Limitations & Future Work

  • Small human baseline sample: The human cohort (23 residents, 10 attendings, 8 specialists) is relatively small, particularly the specialist group, which may introduce statistical noise.
  • LLM-based question generation: Using GPT-5 to generate questions used to evaluate GPT-5 might introduce "generator bias," potentially favoring the GPT-5 family of models.
  • Limited multimodal hospital cases: Some modality ablation groups in Table 4 have very small sample sizes (e.g., Group 4 has only 4 cases), making conclusions like "removing OCT improves performance" volatile.
  • Assessment without a solution: The paper serves as a benchmark and identifies gaps but does not provide training methods to improve inter-modality integration or reasoning chains.
  • Domain specificity: The six-stage chain is highly tailored to ophthalmology; its generalizability to pathology or radiology remains to be verified.
  • vs.

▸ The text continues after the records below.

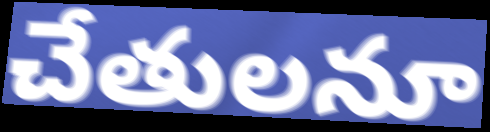
చేతులనూ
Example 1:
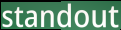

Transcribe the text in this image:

standout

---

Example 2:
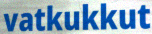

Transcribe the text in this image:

vatkukkut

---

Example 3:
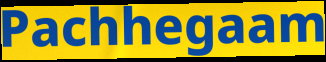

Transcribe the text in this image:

Pachhegaam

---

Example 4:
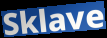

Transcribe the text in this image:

Sklave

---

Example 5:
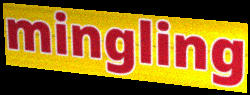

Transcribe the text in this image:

mingling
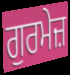
ਗੁਰਮੇਜ਼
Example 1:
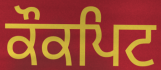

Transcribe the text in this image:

ਕੌਕਪਿਟ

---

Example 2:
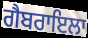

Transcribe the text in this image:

ਗੈਬਰਾਇਲਾ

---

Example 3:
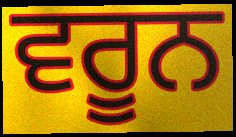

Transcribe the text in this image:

ਵਰੂਨ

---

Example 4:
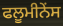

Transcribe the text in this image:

ਫਲੂਮੀਨੇਂਸ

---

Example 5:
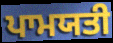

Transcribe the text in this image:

ਪਾਮਯਤੀ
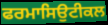
ਫਰਮਾਸਿਉਟੀਕਲ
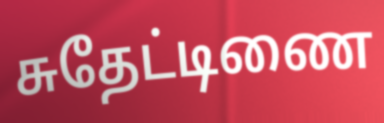
சுதேட்டிணை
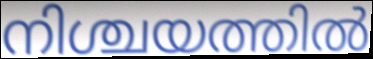
നിശ്ചയത്തിൽ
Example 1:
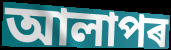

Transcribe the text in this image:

আলাপৰ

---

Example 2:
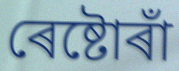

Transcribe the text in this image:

ৰেষ্টোৰাঁ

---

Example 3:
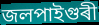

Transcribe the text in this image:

জলপাইগুৰী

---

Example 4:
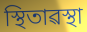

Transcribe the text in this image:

স্থিতাৱস্থা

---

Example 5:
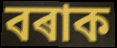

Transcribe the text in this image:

বৰাক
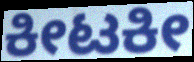
ಕೀಟಕೀ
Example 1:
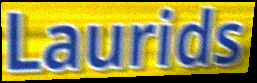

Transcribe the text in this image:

Laurids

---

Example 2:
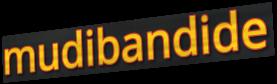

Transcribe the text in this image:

mudibandide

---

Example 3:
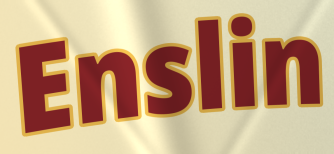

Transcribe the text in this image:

Enslin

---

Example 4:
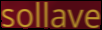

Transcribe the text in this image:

sollave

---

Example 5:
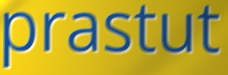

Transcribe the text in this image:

prastut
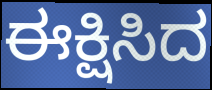
ಈಕ್ಷಿಸಿದ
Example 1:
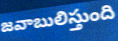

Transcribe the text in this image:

జవాబులిస్తుంది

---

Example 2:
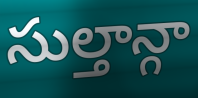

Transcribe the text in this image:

సుల్తాన్గా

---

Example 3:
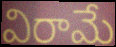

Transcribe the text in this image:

విరామే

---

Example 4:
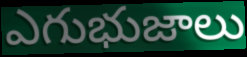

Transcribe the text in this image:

ఎగుభుజాలు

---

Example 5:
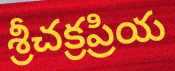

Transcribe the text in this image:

శ్రీచక్రప్రియ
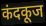
कंदकूज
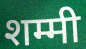
शम्मी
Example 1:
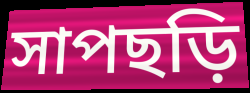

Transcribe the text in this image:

সাপছড়ি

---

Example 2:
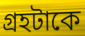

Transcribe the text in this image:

গ্রহটাকে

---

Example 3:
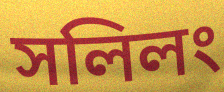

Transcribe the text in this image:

সলিলং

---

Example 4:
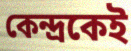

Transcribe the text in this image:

কেন্দ্রকেই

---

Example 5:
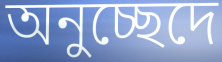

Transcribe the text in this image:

অনুচ্ছেদে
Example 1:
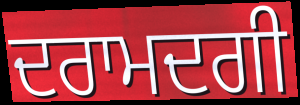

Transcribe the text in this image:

ਦਰਾਮਦਗੀ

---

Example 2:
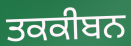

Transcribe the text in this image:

ਤਕਕੀਬਨ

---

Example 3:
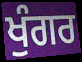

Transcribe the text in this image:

ਖੁੰਗਰ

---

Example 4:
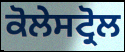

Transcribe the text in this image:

ਕੋਲੇਸਟ੍ਰੋਲ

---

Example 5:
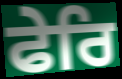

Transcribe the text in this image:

ਫੇਰਿ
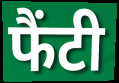
फैंटी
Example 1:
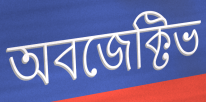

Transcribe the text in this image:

অবজেক্টিভ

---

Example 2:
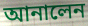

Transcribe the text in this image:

আনালেন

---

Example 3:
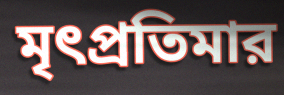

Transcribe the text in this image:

মৃৎপ্রতিমার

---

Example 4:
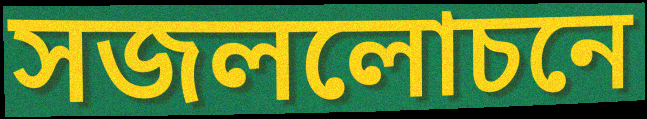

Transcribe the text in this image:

সজললোচনে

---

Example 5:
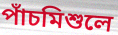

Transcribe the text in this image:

পাঁচমিশুলে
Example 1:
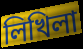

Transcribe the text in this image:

লিখিলা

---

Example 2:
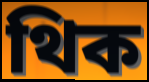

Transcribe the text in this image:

থিক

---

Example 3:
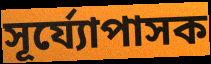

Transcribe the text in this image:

সূৰ্য্যোপাসক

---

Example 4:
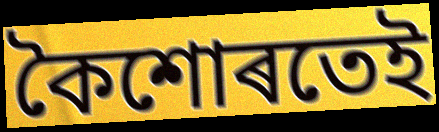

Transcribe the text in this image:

কৈশোৰতেই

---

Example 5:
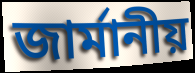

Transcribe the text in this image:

জাৰ্মানীয়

PathVQA / EndoBench: These are single-modality, single-turn tasks. X-PCR is the first to simultaneously integrate Progressive Reasoning Chain (PCR), Multimodal Integration Diagnosis (MID), Uncertainty Awareness (UA), and Expert-level Stratified Evaluation (EGE).
  • vs. MedFrameQA / Rjua-Meddqa: While these introduce multi-step reasoning, X-PCR's distinction lies in mandatory logical dependency between stages, evaluating reasoning coherence rather than just multi-image QA.
  • vs. EyePCR: EyePCR focuses on surgical cognition with single-modality data. X-PCR covers the full diagnostic workflow across 6 modalities with explicit cross-modality correspondence.

Rating

  • Novelty: ⭐⭐⭐⭐⭐ First benchmark formalizing ophthalmic diagnosis into a six-stage causal chain with uncertainty-weighted scoring.
  • Experimental Thoroughness: ⭐⭐⭐⭐ Extensive evaluation of 21 MLLMs and 41 doctors, though the multimodal hospital sample size is small.
  • Writing Quality: ⭐⭐⭐⭐ Clear logic behind design and metrics; however, the potential bias of LLM-generated questions is under-discussed.
  • Value: ⭐⭐⭐⭐⭐ Clearly reveals the gap in end-to-end clinical reasoning and serves as a high-stakes benchmark for medical MLLM development.